Directions – All that should be output is the block of lines below from the line with "#28160c; stroke-width: 22" to the line with "545,9 556,158 547,171", both included, exactly as written.

(Stored items)

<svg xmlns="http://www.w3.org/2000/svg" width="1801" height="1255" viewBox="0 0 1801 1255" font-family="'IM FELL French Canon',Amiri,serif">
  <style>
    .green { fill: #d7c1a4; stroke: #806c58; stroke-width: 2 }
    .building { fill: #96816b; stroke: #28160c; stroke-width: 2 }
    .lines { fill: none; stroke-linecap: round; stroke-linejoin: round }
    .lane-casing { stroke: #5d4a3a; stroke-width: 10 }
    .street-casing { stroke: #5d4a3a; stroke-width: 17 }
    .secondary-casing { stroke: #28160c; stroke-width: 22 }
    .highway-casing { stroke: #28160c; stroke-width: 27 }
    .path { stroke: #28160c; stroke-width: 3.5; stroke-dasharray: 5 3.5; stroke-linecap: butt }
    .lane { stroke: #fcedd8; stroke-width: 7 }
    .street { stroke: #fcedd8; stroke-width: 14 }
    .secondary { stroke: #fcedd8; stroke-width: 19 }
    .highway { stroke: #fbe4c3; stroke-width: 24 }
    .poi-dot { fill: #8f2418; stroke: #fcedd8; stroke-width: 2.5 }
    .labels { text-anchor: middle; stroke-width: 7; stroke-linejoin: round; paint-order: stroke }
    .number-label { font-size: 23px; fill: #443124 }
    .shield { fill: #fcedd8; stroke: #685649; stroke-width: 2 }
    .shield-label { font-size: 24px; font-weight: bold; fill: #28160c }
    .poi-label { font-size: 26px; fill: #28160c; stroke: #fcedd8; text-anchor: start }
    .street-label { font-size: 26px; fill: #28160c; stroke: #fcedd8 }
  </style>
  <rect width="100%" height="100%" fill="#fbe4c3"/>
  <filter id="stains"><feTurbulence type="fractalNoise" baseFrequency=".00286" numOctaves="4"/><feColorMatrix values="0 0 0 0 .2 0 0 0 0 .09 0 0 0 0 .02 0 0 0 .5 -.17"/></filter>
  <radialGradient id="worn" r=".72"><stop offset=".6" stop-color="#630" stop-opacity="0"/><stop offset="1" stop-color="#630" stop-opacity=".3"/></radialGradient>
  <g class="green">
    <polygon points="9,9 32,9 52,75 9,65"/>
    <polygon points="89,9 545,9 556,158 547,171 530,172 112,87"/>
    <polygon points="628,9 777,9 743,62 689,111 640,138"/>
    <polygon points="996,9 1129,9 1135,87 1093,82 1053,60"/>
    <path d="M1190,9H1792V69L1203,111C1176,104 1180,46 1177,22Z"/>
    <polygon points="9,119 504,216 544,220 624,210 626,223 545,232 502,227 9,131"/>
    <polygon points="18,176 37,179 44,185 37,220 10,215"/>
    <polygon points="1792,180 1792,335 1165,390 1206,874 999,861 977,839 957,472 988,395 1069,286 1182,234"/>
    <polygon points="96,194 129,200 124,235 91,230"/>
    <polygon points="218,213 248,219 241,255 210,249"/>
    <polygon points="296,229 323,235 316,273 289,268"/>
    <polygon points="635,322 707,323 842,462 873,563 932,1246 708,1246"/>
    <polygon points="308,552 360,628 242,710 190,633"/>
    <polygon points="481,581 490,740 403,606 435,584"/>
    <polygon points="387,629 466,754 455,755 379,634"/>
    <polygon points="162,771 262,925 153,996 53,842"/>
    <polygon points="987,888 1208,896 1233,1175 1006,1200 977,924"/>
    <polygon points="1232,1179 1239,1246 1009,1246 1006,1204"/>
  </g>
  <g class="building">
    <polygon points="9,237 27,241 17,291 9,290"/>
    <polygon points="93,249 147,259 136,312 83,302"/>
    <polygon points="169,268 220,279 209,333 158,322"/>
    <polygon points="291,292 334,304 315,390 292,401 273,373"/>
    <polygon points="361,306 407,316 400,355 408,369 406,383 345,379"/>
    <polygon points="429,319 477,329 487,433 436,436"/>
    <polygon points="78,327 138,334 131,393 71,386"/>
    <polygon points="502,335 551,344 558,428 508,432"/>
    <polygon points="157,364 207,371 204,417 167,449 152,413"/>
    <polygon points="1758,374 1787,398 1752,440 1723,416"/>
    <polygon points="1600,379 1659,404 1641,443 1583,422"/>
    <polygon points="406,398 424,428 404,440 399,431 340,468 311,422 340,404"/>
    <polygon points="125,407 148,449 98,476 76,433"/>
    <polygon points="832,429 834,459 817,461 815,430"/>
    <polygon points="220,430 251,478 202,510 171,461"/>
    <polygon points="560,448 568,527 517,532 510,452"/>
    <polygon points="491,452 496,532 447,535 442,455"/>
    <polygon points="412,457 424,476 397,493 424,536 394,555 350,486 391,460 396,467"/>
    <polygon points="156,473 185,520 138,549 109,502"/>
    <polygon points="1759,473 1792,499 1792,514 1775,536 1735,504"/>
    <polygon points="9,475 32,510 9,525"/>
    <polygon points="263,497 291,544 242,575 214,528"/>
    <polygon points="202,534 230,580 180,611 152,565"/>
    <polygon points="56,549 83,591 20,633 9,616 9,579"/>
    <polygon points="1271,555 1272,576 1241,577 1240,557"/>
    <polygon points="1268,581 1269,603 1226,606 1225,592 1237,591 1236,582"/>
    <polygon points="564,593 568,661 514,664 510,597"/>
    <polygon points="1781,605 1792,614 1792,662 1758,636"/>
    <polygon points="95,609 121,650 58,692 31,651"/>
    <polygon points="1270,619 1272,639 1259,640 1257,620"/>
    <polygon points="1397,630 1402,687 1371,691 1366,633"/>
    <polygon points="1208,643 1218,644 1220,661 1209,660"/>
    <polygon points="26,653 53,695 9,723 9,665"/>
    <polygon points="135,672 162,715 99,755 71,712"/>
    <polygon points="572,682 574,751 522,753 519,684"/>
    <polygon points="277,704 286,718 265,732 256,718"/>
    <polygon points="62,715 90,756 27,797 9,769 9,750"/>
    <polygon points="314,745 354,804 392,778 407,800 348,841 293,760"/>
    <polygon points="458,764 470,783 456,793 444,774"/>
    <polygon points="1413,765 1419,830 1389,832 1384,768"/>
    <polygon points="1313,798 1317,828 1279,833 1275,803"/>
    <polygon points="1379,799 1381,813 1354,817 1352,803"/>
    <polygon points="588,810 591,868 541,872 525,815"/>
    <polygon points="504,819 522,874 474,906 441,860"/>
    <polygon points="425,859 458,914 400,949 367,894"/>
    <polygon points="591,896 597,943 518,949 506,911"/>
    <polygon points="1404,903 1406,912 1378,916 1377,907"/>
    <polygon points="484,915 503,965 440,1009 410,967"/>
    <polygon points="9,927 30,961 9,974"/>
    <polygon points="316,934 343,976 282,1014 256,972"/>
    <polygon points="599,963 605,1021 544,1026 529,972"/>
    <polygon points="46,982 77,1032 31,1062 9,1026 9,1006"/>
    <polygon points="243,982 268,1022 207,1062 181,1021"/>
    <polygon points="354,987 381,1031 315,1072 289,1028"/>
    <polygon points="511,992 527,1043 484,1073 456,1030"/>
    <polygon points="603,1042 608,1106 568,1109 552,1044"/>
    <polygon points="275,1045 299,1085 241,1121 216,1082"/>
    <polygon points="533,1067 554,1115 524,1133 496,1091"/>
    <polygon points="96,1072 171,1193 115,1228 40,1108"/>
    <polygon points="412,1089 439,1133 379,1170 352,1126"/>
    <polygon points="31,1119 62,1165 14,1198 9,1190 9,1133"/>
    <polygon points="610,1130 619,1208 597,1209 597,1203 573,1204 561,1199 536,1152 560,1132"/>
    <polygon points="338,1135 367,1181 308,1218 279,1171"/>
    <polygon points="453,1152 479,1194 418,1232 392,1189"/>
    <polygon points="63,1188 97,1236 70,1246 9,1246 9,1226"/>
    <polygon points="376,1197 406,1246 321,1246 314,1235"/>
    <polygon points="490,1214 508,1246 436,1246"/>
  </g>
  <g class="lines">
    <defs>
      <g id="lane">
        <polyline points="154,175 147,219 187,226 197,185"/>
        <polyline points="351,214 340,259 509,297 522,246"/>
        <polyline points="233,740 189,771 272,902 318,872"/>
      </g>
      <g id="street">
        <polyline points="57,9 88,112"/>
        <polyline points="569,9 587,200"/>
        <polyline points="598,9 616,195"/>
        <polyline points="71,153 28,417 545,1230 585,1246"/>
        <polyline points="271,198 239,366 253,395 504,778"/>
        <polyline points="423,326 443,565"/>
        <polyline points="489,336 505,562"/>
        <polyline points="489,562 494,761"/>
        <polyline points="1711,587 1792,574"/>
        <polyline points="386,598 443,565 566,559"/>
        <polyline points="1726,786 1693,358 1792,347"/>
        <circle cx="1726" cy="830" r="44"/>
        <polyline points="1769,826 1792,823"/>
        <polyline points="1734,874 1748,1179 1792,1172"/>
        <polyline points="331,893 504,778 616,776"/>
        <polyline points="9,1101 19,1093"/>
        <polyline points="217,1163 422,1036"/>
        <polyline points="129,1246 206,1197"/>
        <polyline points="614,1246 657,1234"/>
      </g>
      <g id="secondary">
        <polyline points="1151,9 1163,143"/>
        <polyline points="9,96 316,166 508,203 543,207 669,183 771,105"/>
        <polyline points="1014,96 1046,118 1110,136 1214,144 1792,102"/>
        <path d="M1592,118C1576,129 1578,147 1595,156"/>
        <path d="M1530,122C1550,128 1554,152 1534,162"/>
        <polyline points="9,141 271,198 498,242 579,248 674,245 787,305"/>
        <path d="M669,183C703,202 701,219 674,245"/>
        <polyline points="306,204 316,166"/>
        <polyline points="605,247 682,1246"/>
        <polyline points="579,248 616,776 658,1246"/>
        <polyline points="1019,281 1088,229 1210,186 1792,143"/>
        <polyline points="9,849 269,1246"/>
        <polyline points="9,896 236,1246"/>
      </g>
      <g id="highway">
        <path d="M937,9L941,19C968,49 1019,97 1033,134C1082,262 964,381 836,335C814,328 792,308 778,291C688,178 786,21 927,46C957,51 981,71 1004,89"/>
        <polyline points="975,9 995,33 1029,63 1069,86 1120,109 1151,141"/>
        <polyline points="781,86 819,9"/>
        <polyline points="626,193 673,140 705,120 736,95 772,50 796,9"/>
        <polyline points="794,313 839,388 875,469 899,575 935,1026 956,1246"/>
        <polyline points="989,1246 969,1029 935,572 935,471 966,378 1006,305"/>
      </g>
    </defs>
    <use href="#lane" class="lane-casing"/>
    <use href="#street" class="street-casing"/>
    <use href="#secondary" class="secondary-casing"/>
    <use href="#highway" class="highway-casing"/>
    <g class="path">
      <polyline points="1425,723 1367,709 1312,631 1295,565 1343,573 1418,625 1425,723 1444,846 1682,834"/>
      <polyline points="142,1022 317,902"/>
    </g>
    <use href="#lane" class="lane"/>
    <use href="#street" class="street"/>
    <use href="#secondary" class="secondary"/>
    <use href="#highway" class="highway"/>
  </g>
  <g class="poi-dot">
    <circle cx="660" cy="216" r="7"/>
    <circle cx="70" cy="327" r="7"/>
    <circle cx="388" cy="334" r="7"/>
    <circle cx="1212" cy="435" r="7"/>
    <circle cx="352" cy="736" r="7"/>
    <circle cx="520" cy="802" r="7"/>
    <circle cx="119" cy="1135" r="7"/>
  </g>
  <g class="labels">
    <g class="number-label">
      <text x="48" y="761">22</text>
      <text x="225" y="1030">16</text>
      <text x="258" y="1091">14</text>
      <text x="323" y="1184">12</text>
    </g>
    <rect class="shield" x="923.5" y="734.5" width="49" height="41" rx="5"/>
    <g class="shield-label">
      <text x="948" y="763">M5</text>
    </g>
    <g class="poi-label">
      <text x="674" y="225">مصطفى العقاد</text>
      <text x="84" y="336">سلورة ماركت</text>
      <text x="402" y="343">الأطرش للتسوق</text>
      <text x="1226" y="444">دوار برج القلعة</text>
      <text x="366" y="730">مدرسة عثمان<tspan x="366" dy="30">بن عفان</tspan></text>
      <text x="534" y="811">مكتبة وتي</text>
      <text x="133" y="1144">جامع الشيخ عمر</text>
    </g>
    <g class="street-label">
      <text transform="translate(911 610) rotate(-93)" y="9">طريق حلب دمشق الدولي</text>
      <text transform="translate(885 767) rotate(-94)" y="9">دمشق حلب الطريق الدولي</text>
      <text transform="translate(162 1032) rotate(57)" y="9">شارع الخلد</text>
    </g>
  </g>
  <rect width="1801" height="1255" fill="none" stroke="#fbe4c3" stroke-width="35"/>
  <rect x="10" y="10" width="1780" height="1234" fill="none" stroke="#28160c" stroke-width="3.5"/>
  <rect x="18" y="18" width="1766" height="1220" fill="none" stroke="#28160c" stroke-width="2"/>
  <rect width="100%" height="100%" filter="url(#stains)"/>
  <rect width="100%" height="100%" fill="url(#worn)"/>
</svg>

Task output –
    .secondary-casing { stroke: #28160c; stroke-width: 22 }
    .highway-casing { stroke: #28160c; stroke-width: 27 }
    .path { stroke: #28160c; stroke-width: 3.5; stroke-dasharray: 5 3.5; stroke-linecap: butt }
    .lane { stroke: #fcedd8; stroke-width: 7 }
    .street { stroke: #fcedd8; stroke-width: 14 }
    .secondary { stroke: #fcedd8; stroke-width: 19 }
    .highway { stroke: #fbe4c3; stroke-width: 24 }
    .poi-dot { fill: #8f2418; stroke: #fcedd8; stroke-width: 2.5 }
    .labels { text-anchor: middle; stroke-width: 7; stroke-linejoin: round; paint-order: stroke }
    .number-label { font-size: 23px; fill: #443124 }
    .shield { fill: #fcedd8; stroke: #685649; stroke-width: 2 }
    .shield-label { font-size: 24px; font-weight: bold; fill: #28160c }
    .poi-label { font-size: 26px; fill: #28160c; stroke: #fcedd8; text-anchor: start }
    .street-label { font-size: 26px; fill: #28160c; stroke: #fcedd8 }
  </style>
  <rect width="100%" height="100%" fill="#fbe4c3"/>
  <filter id="stains"><feTurbulence type="fractalNoise" baseFrequency=".00286" numOctaves="4"/><feColorMatrix values="0 0 0 0 .2 0 0 0 0 .09 0 0 0 0 .02 0 0 0 .5 -.17"/></filter>
  <radialGradient id="worn" r=".72"><stop offset=".6" stop-color="#630" stop-opacity="0"/><stop offset="1" stop-color="#630" stop-opacity=".3"/></radialGradient>
  <g class="green">
    <polygon points="9,9 32,9 52,75 9,65"/>
    <polygon points="89,9 545,9 556,158 547,171 530,172 112,87"/>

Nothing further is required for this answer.